I first came across this passage on Tumblr, and I immediately fell in love with the writer, even though I had no idea who this "Beau Taplin" character was. Okay, so I may not actually have fallen in love with the
writer, but I did fall in love with his words. This passage reminded me of the Lang Leav-esque style of poetry/prose writing, but it felt more raw - much more identifiable with as compared to Lang Leav's works. Don't get me wrong, I am an immense Lang Leav fan, but I can't find piece myself into her works as I'm not exactly "in love" as of the moment.
This post, although it may have initially seemed so, is not about Beau Taplin (my new writer crush, by the way). It is about this passage that he wrote, and how it mirrors exactly what I need if ever I do enter a relationship again.

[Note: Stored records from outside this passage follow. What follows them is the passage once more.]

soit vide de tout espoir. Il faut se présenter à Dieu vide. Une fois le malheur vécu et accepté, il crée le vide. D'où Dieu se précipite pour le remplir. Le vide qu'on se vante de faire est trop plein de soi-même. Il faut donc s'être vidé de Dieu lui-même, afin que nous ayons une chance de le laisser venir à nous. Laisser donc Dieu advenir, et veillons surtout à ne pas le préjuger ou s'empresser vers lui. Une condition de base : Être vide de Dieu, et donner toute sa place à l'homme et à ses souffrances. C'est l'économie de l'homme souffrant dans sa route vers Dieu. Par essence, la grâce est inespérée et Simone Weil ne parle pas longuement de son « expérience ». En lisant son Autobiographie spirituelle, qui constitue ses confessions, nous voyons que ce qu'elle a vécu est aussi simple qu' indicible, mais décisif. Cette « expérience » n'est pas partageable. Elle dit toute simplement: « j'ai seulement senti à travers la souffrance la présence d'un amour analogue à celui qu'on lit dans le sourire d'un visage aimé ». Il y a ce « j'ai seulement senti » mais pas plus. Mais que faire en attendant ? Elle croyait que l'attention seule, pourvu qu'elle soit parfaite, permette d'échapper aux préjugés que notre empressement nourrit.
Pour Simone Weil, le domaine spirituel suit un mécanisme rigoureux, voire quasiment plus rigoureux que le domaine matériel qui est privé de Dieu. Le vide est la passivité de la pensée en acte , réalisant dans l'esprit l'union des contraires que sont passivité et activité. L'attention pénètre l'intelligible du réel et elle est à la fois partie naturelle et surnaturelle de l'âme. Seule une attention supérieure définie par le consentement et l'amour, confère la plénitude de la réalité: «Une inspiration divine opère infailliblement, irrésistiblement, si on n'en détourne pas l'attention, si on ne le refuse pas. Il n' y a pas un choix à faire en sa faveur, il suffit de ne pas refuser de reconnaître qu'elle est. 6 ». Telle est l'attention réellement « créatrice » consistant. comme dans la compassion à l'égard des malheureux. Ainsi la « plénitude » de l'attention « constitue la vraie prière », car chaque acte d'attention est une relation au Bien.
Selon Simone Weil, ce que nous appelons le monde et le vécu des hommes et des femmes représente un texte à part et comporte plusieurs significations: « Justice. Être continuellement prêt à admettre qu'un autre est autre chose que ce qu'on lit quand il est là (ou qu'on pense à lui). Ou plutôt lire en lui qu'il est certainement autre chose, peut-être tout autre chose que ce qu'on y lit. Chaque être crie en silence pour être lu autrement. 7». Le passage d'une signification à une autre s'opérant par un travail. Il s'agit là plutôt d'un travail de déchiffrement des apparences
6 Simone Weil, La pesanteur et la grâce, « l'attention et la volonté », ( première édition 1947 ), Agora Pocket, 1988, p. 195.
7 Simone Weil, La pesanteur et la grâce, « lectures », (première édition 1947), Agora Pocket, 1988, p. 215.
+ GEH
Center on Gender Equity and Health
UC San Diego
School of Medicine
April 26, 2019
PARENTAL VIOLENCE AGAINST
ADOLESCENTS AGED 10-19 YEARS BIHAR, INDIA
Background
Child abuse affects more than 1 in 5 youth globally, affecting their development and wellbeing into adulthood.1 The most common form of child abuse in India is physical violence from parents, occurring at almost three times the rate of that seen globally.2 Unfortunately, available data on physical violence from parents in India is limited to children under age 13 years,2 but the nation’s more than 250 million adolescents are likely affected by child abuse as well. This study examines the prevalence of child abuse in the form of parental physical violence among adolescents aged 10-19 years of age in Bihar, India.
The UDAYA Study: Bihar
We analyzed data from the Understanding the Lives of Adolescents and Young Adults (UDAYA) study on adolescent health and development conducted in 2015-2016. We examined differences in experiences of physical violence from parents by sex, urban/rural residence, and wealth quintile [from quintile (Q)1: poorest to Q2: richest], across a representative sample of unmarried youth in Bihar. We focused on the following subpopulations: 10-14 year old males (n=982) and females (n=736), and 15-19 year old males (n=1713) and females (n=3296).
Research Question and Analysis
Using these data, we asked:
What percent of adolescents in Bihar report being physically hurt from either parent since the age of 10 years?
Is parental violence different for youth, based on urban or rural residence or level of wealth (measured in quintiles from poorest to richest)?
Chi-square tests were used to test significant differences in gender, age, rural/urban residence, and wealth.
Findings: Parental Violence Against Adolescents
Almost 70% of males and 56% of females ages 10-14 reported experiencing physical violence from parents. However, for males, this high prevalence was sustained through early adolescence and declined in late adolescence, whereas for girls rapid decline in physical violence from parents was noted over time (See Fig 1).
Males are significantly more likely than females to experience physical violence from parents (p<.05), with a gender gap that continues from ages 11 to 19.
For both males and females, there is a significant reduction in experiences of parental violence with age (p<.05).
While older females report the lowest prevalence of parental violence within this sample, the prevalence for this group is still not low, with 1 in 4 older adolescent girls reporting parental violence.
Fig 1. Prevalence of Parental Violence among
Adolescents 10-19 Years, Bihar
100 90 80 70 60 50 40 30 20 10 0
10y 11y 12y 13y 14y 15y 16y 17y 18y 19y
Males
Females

Mind you, if I do, it won't be anytime soon.
(Academics is all the stress I can take!!!)
I know I'm not perfect, and I'm sure that my other half is well aware of that fact. But what I have to say is this - I hope he doesn't try to change me or reprimand me for my flaws; my flaws are my identity, and I shouldn't have to try and fix them just because he thinks they're unbecoming. I'm insecure enough as it is, I don't need the person who is supposed to love me "unconditionally" to continue and point out my flaws and critique my every move. I already experienced that once, and it crushed me. I tried to conform myself to what he wanted, and it didn't do me any good, because I wasn't trying to be better for myself, I was trying to be better for him. I changed who I was so I wouldn't lose him, but in the end, I just lost myself.
So in the end, what was the point of adopting a different disposition to adjust to another person's preferences? The ending was nothing short of a tragedy - I was only left heartbroken and feeling more insecure than I ever did, and I didn't even recognize who I was anymore. It took me awhile to feel like myself again and be completely okay (and yes, I have been okay for a long while now, don't worry), and it was only then that I realized how irrational I've become. But honestly, if given the chance, I would never take back falling in love, but I
would take back all my cringe-worthy actions that did nothing but make me appear a lot more foolish than I already was.
And so to anyone who is reading this - if anyone even reads my blog at all - I'd like to tell you that you should fall in love with someone who doesn't think you're perfect, but someone who knows you aren't and completely adores you for all your kinks and flaws. If you do decide to change - change for the better, change because you know it will do you good - but if you're content with who you are, be it an insecure mess, then stay that way. Always let your main source of happiness be yourself, as opposed to someone (or something) temporary.
*Note: I'm not entirely sure as to what point I was trying to make or why I even wrote this blog post - I just needed to let out some steam after this semester's intense academic stress. Boo you, second sem.